COVID-19 and climate change are two examples of crises that affect everybody, and make everybody talk about disaster management and the need for strong systems to avoid the worst. Unfortunately it's human nature to forget the bad times as soon as they are over, and turn back into the proverbial grasshopper who spends the good times enjoying himself and makes fun of the ants' preparations for winter.
Likewise, it's easy to talk about the need for resilient, reliable systems and strategies when disaster is staring you in the face, but as JFK once said, "The time to fix the roof is when the sun is shining," which is where U'need'security comes in.
The (ISC)2 Code of Ethics: Our core values couldn't be expressed better than they are in one of the canons of this code by which we are bound:
"Protect society, the common good, necessary public trust and confidence, and the infrastructure."
Thinking long term
We look for ongoing cooperation during which we strive to earn and keep our clients' trust, while thinking about the future and not sacrificing long-term value for quick results.
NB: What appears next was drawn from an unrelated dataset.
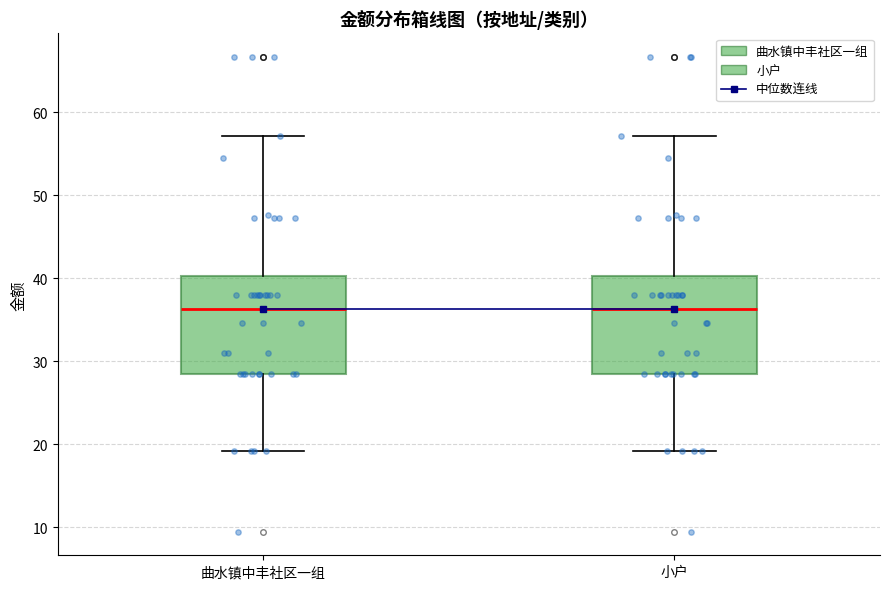

Where does the upper whisker of the box for 曲水镇中丰社区一组 end on the y-axis? The values are not printed on the chart, so give them approximately, as read against the axis.

57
We aim to educate our clients and empower them to take the right decisions for their business. We will respectfully challenge decisions with which we disagree, even if it is uncomfortable for us to do so. Once a course of action has been determined we will commit wholeheartedly to making it happen.
"Keep it simple"
Experience has taught us the value of well-constructed, standards-based, simple solutions. Complexity enlarges the attack surface, and increases maintenance costs.
Finding ways to simplify our approach and use standards wherever possible reduces the maintenance costs of the production environments, on which we normally work, over the many years of their life.
Being creative and open to change (sapere aude)
We don't do something just because "that's what we've always done". We actively adopt new ideas from anywhere and everywhere if they fit with the solution that is needed. We dare, and indeed expect to innovate and invent where necessary, to ensure continual improvement.
Using (the Highest) Standards
Standards are used as a metric of success and professionalism. Low standards help nobody but lazy or incompetent people who are afraid to set the bar too high.
Our experience tells us that standards benefit our work, and as a result we are continually raising the standards that we work to, enabling us to deliver high quality, products, services and processes.
Computers were invented to serve us. We use and re-use automation wherever appropriate to configure and administer services and implement security profiles.
Automation-driven analysis and threat management is our core business.
If these values feel familiar, it is because they are very much inspired by the
AWS Leadership Principles
This reflects the fact that many aspects of the way in which AWS implements security are outstanding. With only a few exceptions, it reflects best practice - hats off!